Although the data below holds other lines too, output only those from the line with "X2048924Y-5641412D02*" up to and including the line with "X2877496Y-5669984D02*", exactly as they appear.

(Stored dataset items)
---------------

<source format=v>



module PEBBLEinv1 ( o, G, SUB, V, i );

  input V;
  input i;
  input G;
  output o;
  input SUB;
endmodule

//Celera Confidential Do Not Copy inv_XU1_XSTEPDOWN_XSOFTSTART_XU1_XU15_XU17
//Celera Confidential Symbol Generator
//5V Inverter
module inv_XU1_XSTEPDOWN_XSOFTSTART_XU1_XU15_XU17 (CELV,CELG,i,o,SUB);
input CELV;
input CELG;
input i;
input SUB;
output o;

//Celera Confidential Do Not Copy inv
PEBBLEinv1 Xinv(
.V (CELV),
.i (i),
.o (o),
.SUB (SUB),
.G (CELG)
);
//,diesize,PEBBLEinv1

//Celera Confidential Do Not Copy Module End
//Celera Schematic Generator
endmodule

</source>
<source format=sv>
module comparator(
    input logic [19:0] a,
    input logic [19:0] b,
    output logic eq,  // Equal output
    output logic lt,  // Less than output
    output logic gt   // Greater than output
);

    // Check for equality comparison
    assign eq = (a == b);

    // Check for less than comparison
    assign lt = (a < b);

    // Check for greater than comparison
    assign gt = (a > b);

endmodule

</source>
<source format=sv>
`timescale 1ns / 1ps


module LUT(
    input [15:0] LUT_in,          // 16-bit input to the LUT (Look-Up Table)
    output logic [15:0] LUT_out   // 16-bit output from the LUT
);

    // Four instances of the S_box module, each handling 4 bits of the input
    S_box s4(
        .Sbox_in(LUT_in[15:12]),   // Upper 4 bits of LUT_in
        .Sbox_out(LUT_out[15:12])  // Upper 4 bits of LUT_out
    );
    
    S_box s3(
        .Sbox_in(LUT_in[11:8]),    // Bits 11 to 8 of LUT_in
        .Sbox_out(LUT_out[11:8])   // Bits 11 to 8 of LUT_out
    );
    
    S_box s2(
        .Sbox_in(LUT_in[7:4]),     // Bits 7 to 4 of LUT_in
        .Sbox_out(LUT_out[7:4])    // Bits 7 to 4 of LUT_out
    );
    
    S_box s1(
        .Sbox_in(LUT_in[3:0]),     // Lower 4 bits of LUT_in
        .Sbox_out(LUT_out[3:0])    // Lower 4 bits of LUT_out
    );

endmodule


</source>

---------------

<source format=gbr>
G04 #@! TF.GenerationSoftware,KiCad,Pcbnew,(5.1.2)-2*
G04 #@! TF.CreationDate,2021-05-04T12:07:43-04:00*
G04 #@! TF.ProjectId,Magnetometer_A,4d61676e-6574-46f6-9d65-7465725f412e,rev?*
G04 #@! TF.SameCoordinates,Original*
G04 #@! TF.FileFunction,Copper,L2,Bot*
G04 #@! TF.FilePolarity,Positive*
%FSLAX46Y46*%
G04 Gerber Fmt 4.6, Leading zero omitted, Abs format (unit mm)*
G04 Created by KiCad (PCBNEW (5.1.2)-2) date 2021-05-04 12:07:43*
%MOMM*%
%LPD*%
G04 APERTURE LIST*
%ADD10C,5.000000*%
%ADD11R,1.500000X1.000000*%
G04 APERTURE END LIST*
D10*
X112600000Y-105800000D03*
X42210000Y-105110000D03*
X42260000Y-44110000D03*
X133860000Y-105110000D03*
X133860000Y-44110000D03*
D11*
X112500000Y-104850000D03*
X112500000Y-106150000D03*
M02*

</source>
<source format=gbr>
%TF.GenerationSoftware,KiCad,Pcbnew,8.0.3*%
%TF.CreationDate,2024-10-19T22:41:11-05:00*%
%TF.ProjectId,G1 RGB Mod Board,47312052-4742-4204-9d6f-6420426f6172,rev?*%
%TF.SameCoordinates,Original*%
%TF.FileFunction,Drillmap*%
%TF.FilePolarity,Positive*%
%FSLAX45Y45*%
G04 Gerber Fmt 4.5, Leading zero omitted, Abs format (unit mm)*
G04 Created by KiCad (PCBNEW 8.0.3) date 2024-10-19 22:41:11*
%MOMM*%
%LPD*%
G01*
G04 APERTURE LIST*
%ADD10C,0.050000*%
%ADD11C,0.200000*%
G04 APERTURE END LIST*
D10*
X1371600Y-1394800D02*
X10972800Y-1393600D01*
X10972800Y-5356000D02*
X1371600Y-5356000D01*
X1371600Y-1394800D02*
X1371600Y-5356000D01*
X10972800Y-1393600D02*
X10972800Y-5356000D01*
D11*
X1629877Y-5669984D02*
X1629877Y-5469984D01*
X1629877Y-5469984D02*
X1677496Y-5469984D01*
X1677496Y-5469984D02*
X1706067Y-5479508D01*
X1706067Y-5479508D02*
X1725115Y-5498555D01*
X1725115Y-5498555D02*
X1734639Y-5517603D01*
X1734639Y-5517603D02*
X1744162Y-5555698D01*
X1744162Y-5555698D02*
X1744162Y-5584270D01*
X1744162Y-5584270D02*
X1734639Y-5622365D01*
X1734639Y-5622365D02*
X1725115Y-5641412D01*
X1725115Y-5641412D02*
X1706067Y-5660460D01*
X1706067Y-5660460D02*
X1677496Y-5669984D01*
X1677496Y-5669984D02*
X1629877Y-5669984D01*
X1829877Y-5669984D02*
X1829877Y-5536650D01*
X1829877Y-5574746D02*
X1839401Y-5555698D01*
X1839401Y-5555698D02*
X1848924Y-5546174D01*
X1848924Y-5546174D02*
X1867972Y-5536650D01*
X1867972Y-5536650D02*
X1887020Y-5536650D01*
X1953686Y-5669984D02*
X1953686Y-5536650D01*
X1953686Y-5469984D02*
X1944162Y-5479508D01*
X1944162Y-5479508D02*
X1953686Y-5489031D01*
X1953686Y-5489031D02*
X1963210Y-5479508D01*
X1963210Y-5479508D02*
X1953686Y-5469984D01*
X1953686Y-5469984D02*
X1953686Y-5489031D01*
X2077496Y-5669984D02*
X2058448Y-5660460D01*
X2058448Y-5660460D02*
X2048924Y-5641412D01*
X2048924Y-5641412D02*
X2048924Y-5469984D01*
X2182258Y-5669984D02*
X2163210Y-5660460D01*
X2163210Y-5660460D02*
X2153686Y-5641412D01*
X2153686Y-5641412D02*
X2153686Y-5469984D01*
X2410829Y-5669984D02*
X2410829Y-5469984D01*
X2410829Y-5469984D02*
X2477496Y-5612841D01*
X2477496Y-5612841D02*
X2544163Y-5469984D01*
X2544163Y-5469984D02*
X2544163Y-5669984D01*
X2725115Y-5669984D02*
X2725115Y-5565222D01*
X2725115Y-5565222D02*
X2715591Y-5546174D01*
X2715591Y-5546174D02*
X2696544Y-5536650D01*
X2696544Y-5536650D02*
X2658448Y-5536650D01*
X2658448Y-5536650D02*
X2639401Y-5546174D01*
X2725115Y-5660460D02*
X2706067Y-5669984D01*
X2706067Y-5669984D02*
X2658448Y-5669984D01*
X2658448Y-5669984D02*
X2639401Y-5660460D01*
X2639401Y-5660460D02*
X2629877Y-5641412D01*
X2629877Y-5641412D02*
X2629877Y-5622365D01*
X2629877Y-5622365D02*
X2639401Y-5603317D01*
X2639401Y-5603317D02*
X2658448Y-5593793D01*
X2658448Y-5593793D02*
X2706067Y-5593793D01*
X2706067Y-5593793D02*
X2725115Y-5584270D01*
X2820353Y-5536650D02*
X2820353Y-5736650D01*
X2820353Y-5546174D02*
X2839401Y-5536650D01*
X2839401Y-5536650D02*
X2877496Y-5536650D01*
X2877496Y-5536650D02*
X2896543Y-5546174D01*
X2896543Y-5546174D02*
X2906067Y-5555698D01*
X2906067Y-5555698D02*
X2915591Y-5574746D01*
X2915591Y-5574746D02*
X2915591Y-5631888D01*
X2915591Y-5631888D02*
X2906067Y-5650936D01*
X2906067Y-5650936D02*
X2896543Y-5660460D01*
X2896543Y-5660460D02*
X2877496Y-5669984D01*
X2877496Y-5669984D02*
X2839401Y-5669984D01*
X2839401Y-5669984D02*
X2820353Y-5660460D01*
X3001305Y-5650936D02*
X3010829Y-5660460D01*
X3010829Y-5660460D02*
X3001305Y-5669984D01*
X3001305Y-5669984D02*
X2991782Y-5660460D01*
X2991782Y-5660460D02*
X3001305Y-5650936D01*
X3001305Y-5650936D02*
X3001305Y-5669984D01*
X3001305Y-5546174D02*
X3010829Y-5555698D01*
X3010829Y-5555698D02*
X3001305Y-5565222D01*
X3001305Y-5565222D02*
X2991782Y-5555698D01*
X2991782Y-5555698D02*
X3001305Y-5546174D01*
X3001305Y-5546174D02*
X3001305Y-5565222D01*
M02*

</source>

---------------

## Response
X2048924Y-5641412D02*
X2048924Y-5469984D01*
X2182258Y-5669984D02*
X2163210Y-5660460D01*
X2163210Y-5660460D02*
X2153686Y-5641412D01*
X2153686Y-5641412D02*
X2153686Y-5469984D01*
X2410829Y-5669984D02*
X2410829Y-5469984D01*
X2410829Y-5469984D02*
X2477496Y-5612841D01*
X2477496Y-5612841D02*
X2544163Y-5469984D01*
X2544163Y-5469984D02*
X2544163Y-5669984D01*
X2725115Y-5669984D02*
X2725115Y-5565222D01*
X2725115Y-5565222D02*
X2715591Y-5546174D01*
X2715591Y-5546174D02*
X2696544Y-5536650D01*
X2696544Y-5536650D02*
X2658448Y-5536650D01*
X2658448Y-5536650D02*
X2639401Y-5546174D01*
X2725115Y-5660460D02*
X2706067Y-5669984D01*
X2706067Y-5669984D02*
X2658448Y-5669984D01*
X2658448Y-5669984D02*
X2639401Y-5660460D01*
X2639401Y-5660460D02*
X2629877Y-5641412D01*
X2629877Y-5641412D02*
X2629877Y-5622365D01*
X2629877Y-5622365D02*
X2639401Y-5603317D01*
X2639401Y-5603317D02*
X2658448Y-5593793D01*
X2658448Y-5593793D02*
X2706067Y-5593793D01*
X2706067Y-5593793D02*
X2725115Y-5584270D01*
X2820353Y-5536650D02*
X2820353Y-5736650D01*
X2820353Y-5546174D02*
X2839401Y-5536650D01*
X2839401Y-5536650D02*
X2877496Y-5536650D01*
X2877496Y-5536650D02*
X2896543Y-5546174D01*
X2896543Y-5546174D02*
X2906067Y-5555698D01*
X2906067Y-5555698D02*
X2915591Y-5574746D01*
X2915591Y-5574746D02*
X2915591Y-5631888D01*
X2915591Y-5631888D02*
X2906067Y-5650936D01*
X2906067Y-5650936D02*
X2896543Y-5660460D01*
X2896543Y-5660460D02*
X2877496Y-5669984D01*
X2877496Y-5669984D02*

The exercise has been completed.